Ocasio-Cortez followed up with a tweet on Monday, encouraging her followers to help gather signatures on Salazar’s behalf: “@SalazarSenate18 isn’t the next me, she’s the first HER.”
A win by Salazar would help solidify the gains made by Ocasio-Cortez, who defeated, but did not vanquish, the party machines. The similarities between the candidates are more than superficial. Both are committed socialists endorsed by Democratic Socialists of America. Both support abolishing Immigration and Customs Enforcement, a once-fringe rallying cry that has seeped into mainstream liberal discourse in recent weeks. Both were raised by working-class parents and threw themselves into community organizing as teenagers. And, tragically, both endured the deaths of their fathers before their 20th birthdays. Most of all, Salazar and Ocasio-Cortez represent a new generation of young, diverse, unapologetically radical women poised to take over the Democratic Party.

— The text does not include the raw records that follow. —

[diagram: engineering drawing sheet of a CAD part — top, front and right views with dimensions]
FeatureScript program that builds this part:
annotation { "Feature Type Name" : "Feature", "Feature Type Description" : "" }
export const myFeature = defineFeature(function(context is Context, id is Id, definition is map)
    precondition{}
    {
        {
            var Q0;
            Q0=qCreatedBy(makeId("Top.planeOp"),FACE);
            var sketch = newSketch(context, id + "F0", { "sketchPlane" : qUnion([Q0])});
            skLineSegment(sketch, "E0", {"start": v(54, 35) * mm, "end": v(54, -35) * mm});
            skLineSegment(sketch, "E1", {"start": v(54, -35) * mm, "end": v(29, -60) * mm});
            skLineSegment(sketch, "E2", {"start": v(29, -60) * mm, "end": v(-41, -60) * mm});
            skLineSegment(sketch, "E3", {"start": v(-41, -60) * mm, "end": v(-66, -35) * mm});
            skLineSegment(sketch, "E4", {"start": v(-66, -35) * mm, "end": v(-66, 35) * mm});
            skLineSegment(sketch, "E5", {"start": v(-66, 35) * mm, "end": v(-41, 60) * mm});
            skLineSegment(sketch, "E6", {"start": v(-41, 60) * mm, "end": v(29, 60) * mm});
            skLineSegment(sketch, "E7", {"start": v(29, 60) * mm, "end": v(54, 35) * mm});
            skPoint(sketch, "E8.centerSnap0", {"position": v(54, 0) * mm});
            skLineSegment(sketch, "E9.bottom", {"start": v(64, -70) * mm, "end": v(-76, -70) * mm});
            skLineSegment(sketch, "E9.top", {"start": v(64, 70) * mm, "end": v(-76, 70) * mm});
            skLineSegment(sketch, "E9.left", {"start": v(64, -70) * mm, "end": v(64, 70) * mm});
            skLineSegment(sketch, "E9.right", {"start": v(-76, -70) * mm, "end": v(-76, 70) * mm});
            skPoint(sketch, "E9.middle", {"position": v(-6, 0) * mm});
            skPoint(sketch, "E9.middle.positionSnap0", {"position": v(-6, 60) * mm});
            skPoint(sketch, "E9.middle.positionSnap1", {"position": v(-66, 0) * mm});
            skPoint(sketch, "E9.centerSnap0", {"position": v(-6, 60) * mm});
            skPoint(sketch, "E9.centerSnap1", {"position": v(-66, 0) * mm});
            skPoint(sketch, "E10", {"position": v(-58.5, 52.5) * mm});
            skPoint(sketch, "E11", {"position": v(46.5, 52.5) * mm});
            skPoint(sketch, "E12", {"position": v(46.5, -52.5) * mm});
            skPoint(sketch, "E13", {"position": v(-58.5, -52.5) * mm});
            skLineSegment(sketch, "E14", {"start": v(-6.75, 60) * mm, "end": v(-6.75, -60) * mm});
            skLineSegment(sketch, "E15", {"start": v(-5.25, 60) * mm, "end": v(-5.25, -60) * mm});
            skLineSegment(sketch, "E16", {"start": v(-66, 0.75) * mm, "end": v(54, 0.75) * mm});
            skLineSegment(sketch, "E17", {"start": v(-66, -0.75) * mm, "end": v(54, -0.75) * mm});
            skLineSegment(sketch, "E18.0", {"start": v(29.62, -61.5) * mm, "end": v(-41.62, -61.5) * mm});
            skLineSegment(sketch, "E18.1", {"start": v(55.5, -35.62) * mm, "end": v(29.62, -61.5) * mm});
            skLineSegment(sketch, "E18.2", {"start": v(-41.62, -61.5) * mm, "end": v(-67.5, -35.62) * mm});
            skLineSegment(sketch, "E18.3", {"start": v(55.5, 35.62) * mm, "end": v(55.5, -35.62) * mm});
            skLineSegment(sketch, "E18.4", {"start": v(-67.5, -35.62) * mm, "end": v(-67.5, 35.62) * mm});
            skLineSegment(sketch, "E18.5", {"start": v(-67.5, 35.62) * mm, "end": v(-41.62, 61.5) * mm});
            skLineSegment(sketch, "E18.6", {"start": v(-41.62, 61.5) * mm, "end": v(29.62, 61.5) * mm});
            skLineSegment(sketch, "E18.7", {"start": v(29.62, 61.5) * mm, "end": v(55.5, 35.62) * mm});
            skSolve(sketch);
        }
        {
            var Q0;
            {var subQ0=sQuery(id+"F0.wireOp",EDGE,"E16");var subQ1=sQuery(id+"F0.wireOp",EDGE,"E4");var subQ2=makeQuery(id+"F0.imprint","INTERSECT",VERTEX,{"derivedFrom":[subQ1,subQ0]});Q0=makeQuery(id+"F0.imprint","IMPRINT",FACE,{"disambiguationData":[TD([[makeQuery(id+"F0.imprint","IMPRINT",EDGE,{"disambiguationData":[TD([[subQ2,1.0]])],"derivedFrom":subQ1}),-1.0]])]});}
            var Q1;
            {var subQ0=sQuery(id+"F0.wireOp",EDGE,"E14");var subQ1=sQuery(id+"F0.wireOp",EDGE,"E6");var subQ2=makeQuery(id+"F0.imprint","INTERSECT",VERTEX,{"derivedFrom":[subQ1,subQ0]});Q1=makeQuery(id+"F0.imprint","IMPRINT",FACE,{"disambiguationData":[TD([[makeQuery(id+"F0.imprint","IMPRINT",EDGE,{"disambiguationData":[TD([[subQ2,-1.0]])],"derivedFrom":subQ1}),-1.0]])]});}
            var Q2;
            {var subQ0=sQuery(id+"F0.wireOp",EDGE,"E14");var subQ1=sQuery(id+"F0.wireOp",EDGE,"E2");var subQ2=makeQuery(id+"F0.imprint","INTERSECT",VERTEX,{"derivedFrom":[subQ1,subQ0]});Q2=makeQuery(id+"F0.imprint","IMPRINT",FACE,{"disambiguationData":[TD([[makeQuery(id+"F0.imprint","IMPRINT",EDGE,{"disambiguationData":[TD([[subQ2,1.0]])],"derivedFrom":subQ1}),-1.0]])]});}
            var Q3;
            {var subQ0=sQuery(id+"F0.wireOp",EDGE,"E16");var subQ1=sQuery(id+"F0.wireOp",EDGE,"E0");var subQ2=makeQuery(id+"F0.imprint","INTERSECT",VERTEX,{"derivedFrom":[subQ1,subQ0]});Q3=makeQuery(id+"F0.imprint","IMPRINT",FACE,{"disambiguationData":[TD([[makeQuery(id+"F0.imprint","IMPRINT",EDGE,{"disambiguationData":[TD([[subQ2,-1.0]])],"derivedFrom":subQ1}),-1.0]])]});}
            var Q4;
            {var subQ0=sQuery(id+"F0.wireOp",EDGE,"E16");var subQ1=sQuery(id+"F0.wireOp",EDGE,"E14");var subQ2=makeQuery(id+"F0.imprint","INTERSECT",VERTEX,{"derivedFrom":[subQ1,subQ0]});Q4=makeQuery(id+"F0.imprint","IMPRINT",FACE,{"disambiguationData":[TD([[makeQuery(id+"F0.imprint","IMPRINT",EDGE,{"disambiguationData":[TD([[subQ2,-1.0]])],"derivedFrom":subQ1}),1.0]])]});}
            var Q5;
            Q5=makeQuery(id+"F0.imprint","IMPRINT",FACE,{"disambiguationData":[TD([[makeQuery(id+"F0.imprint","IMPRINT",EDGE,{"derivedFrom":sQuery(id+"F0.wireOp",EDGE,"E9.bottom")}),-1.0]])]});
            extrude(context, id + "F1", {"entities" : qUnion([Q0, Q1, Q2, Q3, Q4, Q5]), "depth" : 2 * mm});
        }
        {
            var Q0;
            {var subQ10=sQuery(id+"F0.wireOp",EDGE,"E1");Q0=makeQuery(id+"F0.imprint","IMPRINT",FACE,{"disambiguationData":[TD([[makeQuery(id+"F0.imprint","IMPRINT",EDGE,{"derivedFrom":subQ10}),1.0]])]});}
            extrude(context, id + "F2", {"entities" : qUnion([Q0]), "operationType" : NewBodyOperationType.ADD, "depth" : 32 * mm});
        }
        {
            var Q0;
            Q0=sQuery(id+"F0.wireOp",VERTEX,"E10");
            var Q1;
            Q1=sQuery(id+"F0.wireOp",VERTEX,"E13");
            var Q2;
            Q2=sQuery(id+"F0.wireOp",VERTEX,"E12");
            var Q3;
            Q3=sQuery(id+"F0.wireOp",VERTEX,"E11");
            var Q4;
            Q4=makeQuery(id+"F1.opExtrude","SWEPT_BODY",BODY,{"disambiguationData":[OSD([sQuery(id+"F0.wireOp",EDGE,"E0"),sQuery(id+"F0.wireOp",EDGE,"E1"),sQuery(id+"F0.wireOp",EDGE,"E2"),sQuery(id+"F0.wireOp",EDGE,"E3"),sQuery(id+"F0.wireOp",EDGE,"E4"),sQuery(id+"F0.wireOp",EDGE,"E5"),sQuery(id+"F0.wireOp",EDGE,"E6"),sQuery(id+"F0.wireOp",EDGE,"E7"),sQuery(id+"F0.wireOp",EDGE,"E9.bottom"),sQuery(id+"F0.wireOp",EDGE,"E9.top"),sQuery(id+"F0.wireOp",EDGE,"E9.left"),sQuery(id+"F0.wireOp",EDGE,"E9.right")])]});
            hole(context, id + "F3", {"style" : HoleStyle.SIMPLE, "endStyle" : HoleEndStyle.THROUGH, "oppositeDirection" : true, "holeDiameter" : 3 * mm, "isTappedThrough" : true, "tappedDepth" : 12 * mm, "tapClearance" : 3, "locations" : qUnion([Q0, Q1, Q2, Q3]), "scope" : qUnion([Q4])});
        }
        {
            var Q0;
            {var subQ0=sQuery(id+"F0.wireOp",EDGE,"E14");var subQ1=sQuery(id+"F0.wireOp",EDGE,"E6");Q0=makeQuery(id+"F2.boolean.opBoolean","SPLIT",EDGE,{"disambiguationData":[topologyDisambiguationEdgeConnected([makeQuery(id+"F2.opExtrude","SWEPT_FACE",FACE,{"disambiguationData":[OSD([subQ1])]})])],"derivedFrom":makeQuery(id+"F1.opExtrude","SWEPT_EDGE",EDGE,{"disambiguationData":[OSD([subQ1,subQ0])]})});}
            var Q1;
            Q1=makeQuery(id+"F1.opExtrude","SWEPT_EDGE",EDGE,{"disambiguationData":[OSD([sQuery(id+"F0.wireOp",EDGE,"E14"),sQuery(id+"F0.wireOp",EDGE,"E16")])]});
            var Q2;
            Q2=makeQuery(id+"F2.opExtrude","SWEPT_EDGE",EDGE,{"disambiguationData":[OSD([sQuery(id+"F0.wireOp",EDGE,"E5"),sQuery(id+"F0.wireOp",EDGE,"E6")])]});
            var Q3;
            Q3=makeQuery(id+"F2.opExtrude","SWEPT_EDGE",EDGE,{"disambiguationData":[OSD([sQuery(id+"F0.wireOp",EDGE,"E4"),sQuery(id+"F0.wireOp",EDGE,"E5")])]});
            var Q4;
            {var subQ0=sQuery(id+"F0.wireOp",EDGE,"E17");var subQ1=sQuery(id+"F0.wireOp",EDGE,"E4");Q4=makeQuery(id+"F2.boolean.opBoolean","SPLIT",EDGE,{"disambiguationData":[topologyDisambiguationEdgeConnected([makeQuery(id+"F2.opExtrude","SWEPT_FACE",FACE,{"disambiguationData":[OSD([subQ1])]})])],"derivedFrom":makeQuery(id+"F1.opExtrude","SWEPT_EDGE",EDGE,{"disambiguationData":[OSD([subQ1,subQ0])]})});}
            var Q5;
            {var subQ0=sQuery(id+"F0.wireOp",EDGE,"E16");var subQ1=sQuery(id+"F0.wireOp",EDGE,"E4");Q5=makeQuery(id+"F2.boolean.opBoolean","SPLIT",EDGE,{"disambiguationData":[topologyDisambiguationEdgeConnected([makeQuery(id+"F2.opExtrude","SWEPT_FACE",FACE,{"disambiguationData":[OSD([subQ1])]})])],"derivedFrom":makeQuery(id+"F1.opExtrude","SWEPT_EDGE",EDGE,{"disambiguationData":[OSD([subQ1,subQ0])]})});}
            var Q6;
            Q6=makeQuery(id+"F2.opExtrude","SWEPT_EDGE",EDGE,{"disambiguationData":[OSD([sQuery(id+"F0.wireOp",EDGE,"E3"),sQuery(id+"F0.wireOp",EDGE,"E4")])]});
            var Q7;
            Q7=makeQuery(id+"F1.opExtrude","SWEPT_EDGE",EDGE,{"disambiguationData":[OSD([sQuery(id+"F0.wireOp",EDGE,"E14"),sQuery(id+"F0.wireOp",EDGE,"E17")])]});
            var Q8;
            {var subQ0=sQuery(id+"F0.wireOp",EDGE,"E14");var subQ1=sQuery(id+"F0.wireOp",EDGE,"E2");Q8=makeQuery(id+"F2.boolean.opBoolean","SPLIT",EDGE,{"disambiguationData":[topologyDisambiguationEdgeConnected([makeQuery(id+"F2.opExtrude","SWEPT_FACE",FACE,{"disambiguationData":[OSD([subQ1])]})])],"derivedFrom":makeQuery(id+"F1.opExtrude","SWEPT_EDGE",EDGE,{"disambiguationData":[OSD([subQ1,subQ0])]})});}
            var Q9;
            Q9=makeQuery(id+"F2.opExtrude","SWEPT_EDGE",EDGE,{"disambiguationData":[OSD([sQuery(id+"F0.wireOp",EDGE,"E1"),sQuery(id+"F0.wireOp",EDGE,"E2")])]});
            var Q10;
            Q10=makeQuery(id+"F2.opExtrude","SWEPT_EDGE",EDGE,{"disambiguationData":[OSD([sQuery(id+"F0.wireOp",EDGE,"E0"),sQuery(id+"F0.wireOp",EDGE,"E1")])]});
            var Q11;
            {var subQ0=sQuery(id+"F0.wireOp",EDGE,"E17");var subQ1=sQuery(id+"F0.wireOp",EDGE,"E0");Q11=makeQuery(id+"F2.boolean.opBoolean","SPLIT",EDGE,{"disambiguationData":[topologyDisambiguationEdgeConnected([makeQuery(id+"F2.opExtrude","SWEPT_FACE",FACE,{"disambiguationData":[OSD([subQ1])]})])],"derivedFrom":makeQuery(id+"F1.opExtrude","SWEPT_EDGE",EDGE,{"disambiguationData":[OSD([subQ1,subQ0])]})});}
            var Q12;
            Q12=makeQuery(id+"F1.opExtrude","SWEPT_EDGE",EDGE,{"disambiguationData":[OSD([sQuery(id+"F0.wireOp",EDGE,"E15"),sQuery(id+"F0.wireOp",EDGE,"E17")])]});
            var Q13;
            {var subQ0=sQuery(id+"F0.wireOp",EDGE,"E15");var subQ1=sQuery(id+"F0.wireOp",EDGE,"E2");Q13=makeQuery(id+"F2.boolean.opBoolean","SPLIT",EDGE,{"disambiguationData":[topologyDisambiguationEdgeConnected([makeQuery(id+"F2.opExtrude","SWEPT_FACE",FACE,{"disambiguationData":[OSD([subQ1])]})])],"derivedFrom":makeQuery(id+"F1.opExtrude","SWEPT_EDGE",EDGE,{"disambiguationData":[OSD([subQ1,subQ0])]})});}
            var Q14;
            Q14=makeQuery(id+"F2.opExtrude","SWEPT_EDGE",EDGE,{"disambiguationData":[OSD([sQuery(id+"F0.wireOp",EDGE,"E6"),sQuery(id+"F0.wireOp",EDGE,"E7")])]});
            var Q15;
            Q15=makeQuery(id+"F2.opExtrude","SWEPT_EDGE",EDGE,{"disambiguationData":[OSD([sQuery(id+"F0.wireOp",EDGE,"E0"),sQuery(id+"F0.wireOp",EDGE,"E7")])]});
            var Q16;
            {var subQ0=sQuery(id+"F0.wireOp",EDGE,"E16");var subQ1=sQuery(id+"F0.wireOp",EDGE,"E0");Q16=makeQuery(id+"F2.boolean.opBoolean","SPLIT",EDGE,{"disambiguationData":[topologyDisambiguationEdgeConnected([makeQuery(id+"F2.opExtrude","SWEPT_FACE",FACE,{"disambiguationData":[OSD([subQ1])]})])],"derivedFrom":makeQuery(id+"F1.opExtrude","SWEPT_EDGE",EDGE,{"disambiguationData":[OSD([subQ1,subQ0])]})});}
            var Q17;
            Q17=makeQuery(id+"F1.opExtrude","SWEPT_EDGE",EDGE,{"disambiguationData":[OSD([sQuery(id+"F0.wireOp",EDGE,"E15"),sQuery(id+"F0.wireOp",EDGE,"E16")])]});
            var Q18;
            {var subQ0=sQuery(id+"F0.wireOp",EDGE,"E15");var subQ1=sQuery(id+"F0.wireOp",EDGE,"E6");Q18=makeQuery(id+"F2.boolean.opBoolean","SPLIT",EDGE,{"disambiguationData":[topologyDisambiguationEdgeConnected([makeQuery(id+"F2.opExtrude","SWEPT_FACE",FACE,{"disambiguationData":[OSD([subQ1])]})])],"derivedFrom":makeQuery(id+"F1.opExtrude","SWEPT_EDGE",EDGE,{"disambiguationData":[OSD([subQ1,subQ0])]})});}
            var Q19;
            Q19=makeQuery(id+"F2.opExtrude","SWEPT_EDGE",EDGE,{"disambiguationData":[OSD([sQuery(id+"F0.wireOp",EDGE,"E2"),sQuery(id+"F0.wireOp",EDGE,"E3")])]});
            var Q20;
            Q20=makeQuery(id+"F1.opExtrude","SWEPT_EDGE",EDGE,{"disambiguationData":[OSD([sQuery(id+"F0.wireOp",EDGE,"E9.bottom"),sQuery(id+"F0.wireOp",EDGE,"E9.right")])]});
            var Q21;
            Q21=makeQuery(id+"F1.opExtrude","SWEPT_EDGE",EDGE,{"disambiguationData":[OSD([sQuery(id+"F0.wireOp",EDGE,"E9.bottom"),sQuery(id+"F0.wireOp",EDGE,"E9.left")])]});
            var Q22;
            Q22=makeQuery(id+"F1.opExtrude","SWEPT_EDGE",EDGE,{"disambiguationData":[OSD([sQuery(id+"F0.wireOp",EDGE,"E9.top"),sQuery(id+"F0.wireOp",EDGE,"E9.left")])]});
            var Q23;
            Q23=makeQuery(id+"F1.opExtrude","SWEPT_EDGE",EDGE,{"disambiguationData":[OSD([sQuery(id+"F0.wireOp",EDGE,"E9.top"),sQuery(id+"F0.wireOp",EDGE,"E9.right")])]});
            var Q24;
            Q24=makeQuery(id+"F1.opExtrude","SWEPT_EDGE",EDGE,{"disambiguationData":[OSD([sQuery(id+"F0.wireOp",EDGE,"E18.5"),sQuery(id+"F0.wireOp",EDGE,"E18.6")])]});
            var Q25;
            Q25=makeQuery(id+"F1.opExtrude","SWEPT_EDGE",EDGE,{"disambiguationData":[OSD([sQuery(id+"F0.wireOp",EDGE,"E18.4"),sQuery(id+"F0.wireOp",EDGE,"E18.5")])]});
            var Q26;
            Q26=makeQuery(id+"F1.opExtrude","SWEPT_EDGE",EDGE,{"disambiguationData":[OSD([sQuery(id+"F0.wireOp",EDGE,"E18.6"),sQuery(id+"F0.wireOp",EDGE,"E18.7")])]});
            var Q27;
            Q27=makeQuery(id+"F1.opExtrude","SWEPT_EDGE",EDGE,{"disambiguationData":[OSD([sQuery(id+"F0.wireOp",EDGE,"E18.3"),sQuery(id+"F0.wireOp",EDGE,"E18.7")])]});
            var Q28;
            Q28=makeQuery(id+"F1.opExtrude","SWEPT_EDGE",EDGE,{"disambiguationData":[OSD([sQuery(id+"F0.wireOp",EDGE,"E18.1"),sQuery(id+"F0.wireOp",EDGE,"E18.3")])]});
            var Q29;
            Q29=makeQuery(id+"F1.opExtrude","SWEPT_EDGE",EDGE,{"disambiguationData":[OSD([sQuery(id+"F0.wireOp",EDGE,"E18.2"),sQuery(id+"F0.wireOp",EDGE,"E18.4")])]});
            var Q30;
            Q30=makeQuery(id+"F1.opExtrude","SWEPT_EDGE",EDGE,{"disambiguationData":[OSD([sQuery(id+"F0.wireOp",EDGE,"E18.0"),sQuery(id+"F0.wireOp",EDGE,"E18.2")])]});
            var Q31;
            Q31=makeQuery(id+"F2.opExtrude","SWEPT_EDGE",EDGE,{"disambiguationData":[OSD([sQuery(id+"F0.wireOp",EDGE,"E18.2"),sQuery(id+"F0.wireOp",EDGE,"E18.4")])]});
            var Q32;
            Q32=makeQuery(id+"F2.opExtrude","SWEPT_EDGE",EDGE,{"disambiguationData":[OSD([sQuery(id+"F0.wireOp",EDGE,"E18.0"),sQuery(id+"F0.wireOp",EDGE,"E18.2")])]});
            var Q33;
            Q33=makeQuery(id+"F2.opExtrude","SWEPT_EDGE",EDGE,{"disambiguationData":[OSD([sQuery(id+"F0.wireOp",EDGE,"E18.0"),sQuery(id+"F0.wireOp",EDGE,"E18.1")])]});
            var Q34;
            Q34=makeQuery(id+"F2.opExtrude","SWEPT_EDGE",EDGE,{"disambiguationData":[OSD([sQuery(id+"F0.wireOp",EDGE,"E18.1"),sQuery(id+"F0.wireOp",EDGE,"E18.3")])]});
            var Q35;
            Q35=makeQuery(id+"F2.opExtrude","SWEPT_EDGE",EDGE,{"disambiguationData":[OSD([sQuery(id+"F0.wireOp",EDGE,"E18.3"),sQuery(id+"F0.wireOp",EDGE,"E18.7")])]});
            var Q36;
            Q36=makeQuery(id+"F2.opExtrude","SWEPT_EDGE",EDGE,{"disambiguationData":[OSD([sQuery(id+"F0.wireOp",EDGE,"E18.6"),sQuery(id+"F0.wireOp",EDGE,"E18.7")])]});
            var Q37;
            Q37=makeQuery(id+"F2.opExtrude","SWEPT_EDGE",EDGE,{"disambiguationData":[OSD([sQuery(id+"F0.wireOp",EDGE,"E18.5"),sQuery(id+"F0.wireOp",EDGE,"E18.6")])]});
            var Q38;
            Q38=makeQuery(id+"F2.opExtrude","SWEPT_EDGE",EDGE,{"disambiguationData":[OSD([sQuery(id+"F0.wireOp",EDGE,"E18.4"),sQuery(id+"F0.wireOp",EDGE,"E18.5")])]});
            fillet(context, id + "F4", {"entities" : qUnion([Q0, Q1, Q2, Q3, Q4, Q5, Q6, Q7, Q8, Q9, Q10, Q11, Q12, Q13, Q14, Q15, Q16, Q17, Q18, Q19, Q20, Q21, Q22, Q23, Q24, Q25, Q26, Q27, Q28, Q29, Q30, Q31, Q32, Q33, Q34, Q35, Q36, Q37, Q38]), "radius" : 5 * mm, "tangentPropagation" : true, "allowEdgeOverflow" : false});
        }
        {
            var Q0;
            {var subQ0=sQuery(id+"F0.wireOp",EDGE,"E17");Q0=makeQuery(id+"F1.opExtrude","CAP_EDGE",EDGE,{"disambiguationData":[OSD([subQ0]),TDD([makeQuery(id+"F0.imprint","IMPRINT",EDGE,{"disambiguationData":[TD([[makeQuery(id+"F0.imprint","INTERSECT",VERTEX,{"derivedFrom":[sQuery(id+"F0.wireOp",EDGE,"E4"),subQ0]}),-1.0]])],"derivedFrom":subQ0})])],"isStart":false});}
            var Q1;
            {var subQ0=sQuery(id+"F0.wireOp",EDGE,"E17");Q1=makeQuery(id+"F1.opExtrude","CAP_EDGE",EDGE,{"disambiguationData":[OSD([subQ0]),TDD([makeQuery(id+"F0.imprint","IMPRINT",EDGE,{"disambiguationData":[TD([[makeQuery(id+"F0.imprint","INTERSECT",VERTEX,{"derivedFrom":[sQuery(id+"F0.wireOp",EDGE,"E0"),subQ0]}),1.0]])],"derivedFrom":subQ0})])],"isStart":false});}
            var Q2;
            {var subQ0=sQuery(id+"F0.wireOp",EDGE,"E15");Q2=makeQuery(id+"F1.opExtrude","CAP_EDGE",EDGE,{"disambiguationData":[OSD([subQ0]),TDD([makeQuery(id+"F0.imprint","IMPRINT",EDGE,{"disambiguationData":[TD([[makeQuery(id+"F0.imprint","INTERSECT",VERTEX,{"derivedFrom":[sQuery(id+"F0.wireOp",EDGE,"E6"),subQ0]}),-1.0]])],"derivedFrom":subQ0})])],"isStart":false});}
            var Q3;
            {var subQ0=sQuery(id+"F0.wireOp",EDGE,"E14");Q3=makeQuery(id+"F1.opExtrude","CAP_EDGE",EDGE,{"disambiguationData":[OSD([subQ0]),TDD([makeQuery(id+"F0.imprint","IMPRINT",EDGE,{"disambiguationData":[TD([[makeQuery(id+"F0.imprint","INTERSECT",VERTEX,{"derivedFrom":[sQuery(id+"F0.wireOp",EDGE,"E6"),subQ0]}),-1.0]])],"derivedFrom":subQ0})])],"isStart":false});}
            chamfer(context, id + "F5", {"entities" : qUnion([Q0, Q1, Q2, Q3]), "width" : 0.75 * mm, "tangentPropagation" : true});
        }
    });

The night of Ocasio-Cortez’s win, Salazar, who was at the victory party, felt the earth shift beneath her feet. “At first, I was shocked,” she told me last week. “I’m less shocked now. When you do this kind of work, you’re constantly managing expectations. You have a grander vision, but on a daily basis, you’re just putting one foot in front of the other. That night, I realized we can do so much more. We can win.”
(Progressive challenger Alexandria Ocasio-Cortez is joined by New York gubernatorial candidate Cynthia Nixon at her victory party in the Bronx after upsetting incumbent Democratic Rep. Joseph Crowley on June 26, 2018 in New York City.)
I met Salazar the day after Ocasio-Cortez’s stunning victory, a few minutes before a North Brooklyn DSA meeting in Bushwick. (I, too, am a DSA member.) She and her comrades were feeling some political whiplash, as the euphoria of Ocasio-Cortez’s win gave way to the Supreme Court’s anti-union Janus ruling and the retirement of Justice Anthony Kennedy, which raised the prospect of another Donald Trump appointee on the bench. Nonetheless, there was a sense of cautious hopefulness in the air. A socialist — one of their own — was a shoo-in for Congress.
Young activists buzzed around the meeting space, putting out pizza boxes and filling up jugs of water. All of them stopped to say hello to Salazar. Escaping the fanfare, we made our way to a quiet alleyway behind the building, beside an overfilled recycling bin. As I turned on my recorder, it started to sprinkle.
“I guess this as good as we’re gonna get,” Salazar said with a smile, projecting toughness despite her small and wiry frame. A tattoo of an airplane on her inner bicep honors her late father, a cargo pilot who loved to fly. Unlike her Bronx counterpart — whose fierce eloquence and toothy grin have charmed the liberal media sphere since her win last Tuesday — Salazar is soft-spoken, an introvert. It took her many years to overcome her shyness. “If community organizing was like learning basic swimming skills,” she told me, “then running for office is like being thrown into the middle of the ocean during a storm.”
And yet, there’s a quiet urgency in Salazar’s tone. She chooses her words carefully, and there’s never any doubt that she means every single one of them. “I’ve worked with Julia for years on racial justice fights in New York,” said Bianca Cunningham, NYC-DSA co-chair and founder of DSA’s Afro-Socialist Caucus. “People immediately respond to her humility and resilience. It’s obvious that she is a fighting person, a person with clear values.”